Saving lives in record time

The STEMI program at Asante Rogue Regional’s cath lab dramatically increases survival rates from heart attacks — from about 90% before the program started to about 96% today.

Summary

Asante's STEMI program is a national leader in treating patients with a blocked artery to the heart.

Electrocardiogram

The STEMI (ST Segment Elevation Myocardial Infarction) program simultaneously activates paramedics, emergency departments and Asante Rogue Regional’s cath lab to rapidly identify and treat STEMIs throughout Southern Oregon and Northern California.

The program has received ongoing national recognition for its dramatic reduction in death rates from heart attacks — from about 10% before the program started to about 4% today.

“We have one of the lowest death rates in the entire country, and that’s something we’re particularly proud of,” says Brian Gross, MD, of Southern Oregon Cardiology, who developed the program with fellow cardiologists in 2003. “The system clearly works because everybody knows their job. Everybody knows you need to move quickly.” The program is coordinated by Dr. Gross and Dr. Kent Dauterman with superb assistance by STEMI nurse Dan Moore.

The program has received the American Heart Association’s Lifeline Gold Plus STEMI Receiving award for seven years running and helped Asante Rogue Regional earn the 50 Top Cardiovascular Hospital in the nation award three years in a row.

It all began during a weekly cath conference in 2002 where cardiologists gather to review the previous week’s challenging or educational cases.

“We were frustrated by many young men and women in their 40s and 50s having a major heart attack and getting thrombolytic therapy, the established practice at the time, which involved dissolving the heart artery blood clots with intravenous medication. It only worked about 50% to 60% of the time, and in the meantime, heart muscle was dying. So we decided we were going to figure out a way to expeditiously offer stenting as a universal alternative. It was unproven, but we strongly suspected it would work. And we would offer it to every patient in our immediate catchment area of 60 miles.”

The program commenced several months later in June 2003.

“When a patient walked into an emergency room at one of the outlying hospitals with STEMI symptoms, as soon as the EKG was done, the first call would go to a paramedic unit to get the patient triaged to Rogue. The second call would be to the cardiologist on call. We were never closed for STEMI. In addition and importantly, if a patient called 911, paramedics were empowered to make the diagnosis of STEMI in the field and alert the cardiologist and team and bring the patient directly to the pre-alerted cath lab, regardless of the time of day or night. Honestly, when you have that kind of an impact on death rate, how can you ever be closed?”

The program caught the eye of the likes of the Cleveland Clinic and head of the American College of Cardiology.

When Dr. Gross attended a major strategy meeting for advancing cardiac care in 2007, hosted by Duke University at the Heart House in Washington, D.C., the opening line of the conference was, “We need to change the way we treat heart attacks across the nation. … We need to do it the way they are doing it in Southern Oregon!”

Results from Asante’s STEMI program were published in the American Journal of Cardiology and the Journal of the American College of Cardiology, and in 2009, the American College of Cardiology recommended similar protocols be established across the nation. Asante’s average “door-to-balloon time” — from the moment the patient presents with symptoms to the moment their artery is stented — is 90 minutes or less, one of the top in the nation. (Sometimes it can be as little 45 minutes if they present directly to ARRMC.)

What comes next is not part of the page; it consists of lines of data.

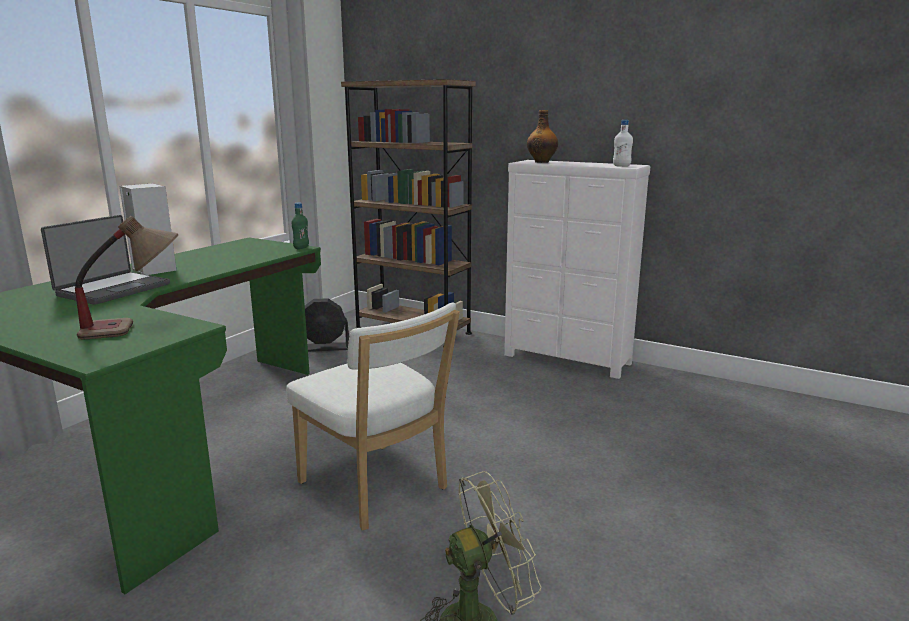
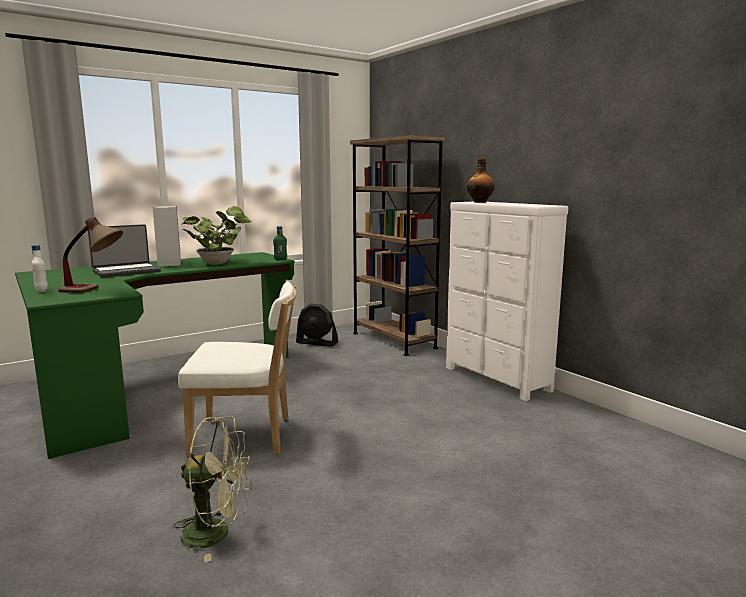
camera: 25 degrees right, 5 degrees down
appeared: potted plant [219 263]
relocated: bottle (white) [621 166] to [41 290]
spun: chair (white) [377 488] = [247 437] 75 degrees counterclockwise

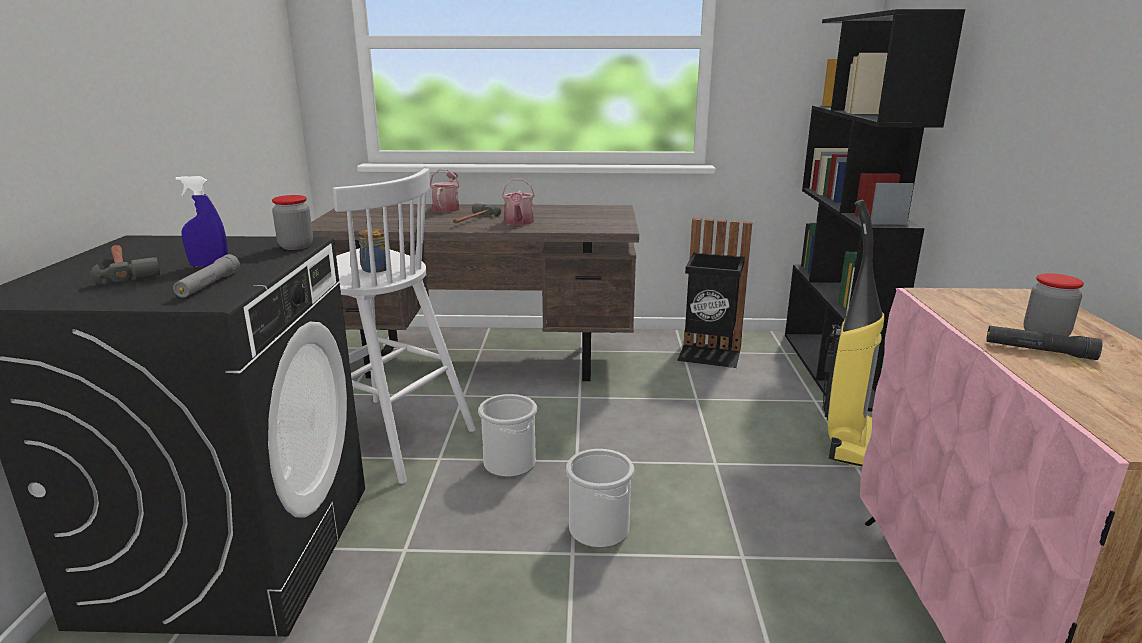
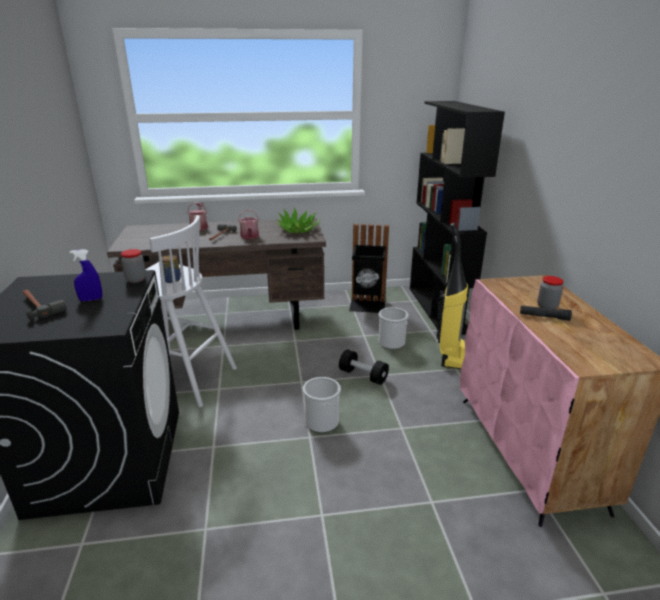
camera: 10 degrees left, 5 degrees up
missing: flashlight (grey) [209 285]
appeared: potted plant [298 230]; dumbbell (black) [363 375]
relocated: bucket [510 464] to [392 342]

Dr. Gross says, “I think our STEMI program serves as a model of what should happen regarding many aspects of medicine. It is a testament to what cooperation and a team-based approach can do to save or improve lives.

“You know, the paramedics, and the ER docs, and the nurses, and the cath lab crew and the other hospitals and their administrations, any one of them could have said no… and it wouldn’t have worked. It was a wonderful collaboration. It was politically and logistically challenging, but people trusted us, and now it is standard of care.”